┌─ Exercise passage

Good python equivalent to C goto

Matthew Fitzgibbons elessar at nienna.org
Sun Aug 17 23:28:33 EDT 2008


> as mentioned 'in complex code the goto statement is  still the easiest
> to code and understand'.
> The examples are very small and do not require that at all. I agree
> it's ugly.
> Just to show a way to do it.
> 
> A very few functions where I use goto in C or C# are a few hundred
> lines of code, difficult to split in smaller functions.
> A  lot of common data.
> One coming to my mind is a complex validation function for the user
> input of a complex transaction.
> If any test fails, goto the cleaning part and issue error message.
> 
> The goto code is the simpler way to do it.
> We are not talking about simple if-else, but let say 20 if-else.
> Many nested if-else  are more difficult to understand and do not fit
> better the semantics.
> --
> http://mail.python.org/mailman/listinfo/python-list
> 

I'm sorry, but if you have any single function that's a few hundred 
lines of code, you need to do some serious refactoring. How do you even 
begin to test that? A goto is just a hack that hides underlying 
problems. If I see a function of more than about twenty lines or having 
more than two or three execution paths, I start thinking of ways to 
break it down.

└─

-- Task list --
(1) List every programming language named in the goto post, including its title.
(2) Write the next part of the goto post, picking up right after its final sentence.

┌─ The data

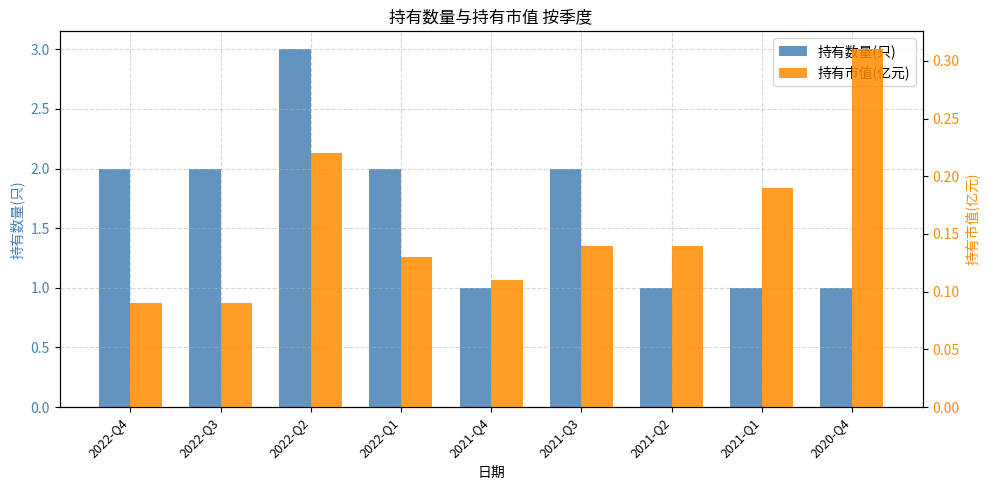

How many categories are shown in the chart?

9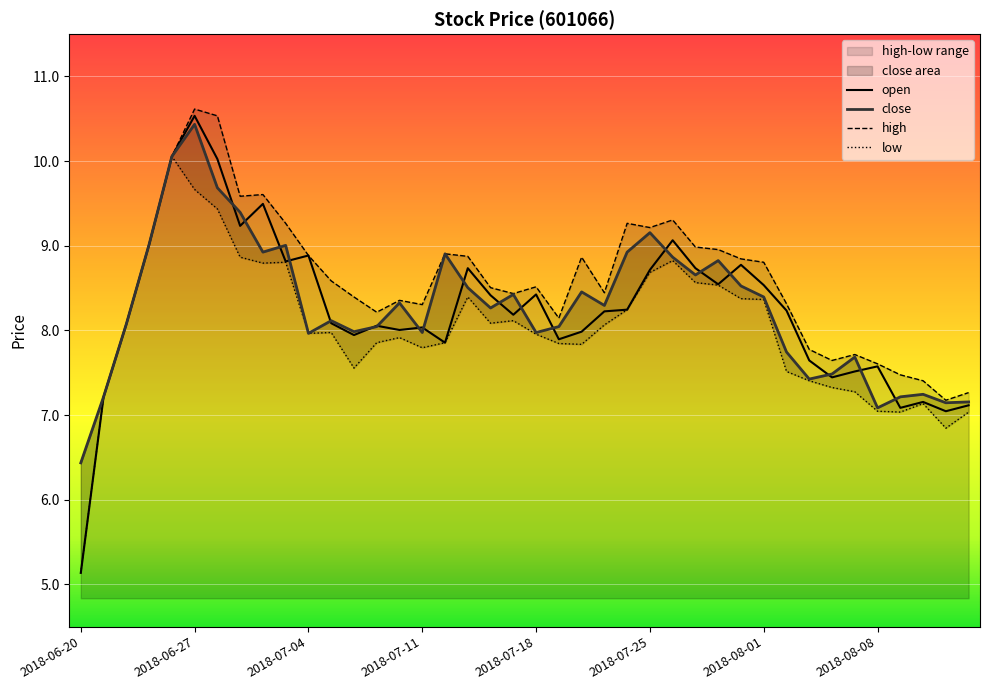

Count the number of categories in the chart.

40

└─

-- Results of the exercise --
(1) C, C#, Python

(2)
There are a lot of approaches. Paul Hankin put all the conditionals in a 
helper function. Similarly, you could do something like this (for more 
fun make the validators pluggable):

# each validator is a function that takes the input the be validated
# and returns True for good input; otherwise False
_foo_validators = [_check_this, _check_that, _check_the_other] # etc.

def foo(input):
     for v in _validators:
         if not v(input):
             _on_bad_input(input)
             break
     else:
         _on_good_input(input)
     _on_all_input(input)

Alternatively, you can often turn complex input validation into a state 
machine.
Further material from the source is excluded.